* _WORK ITEM_
Reproduce the data below word for word, setting aside any picture it holds.

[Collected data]
----------------
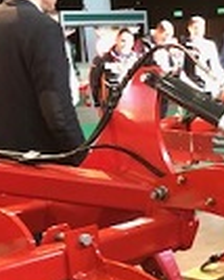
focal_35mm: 97
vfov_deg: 19.7
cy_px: 94
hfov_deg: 15.0
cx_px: 305
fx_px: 805
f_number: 1.8
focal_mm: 3.99
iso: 40
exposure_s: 1/20
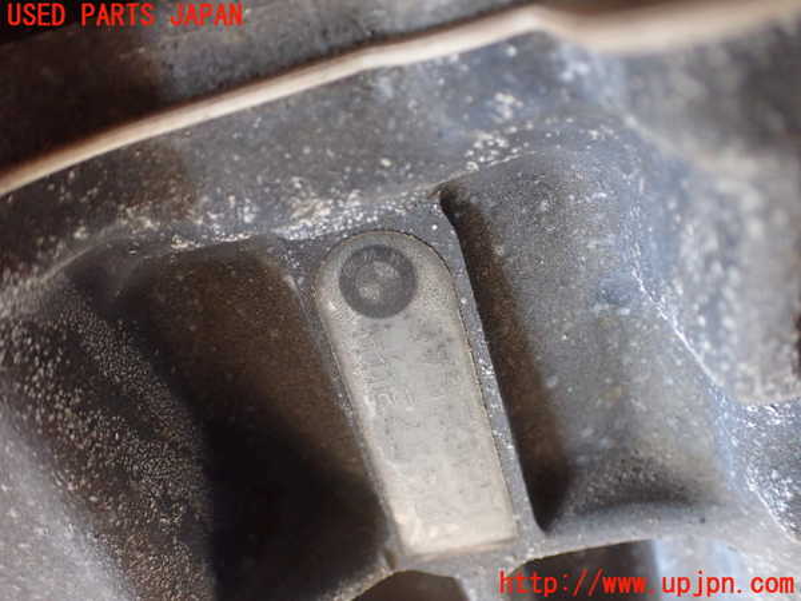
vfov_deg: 46.8
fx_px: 694
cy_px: 300
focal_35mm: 30
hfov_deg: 60.0
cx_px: 400
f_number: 2.3
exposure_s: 1/125
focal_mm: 5.4
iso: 800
----------------
* _WRITTEN ANSWER_
focal_35mm: 97
vfov_deg: 19.7
cy_px: 94
hfov_deg: 15.0
cx_px: 305
fx_px: 805
f_number: 1.8
focal_mm: 3.99
iso: 40
exposure_s: 1/20
vfov_deg: 46.8
fx_px: 694
cy_px: 300
focal_35mm: 30
hfov_deg: 60.0
cx_px: 400
f_number: 2.3
exposure_s: 1/125
focal_mm: 5.4
iso: 800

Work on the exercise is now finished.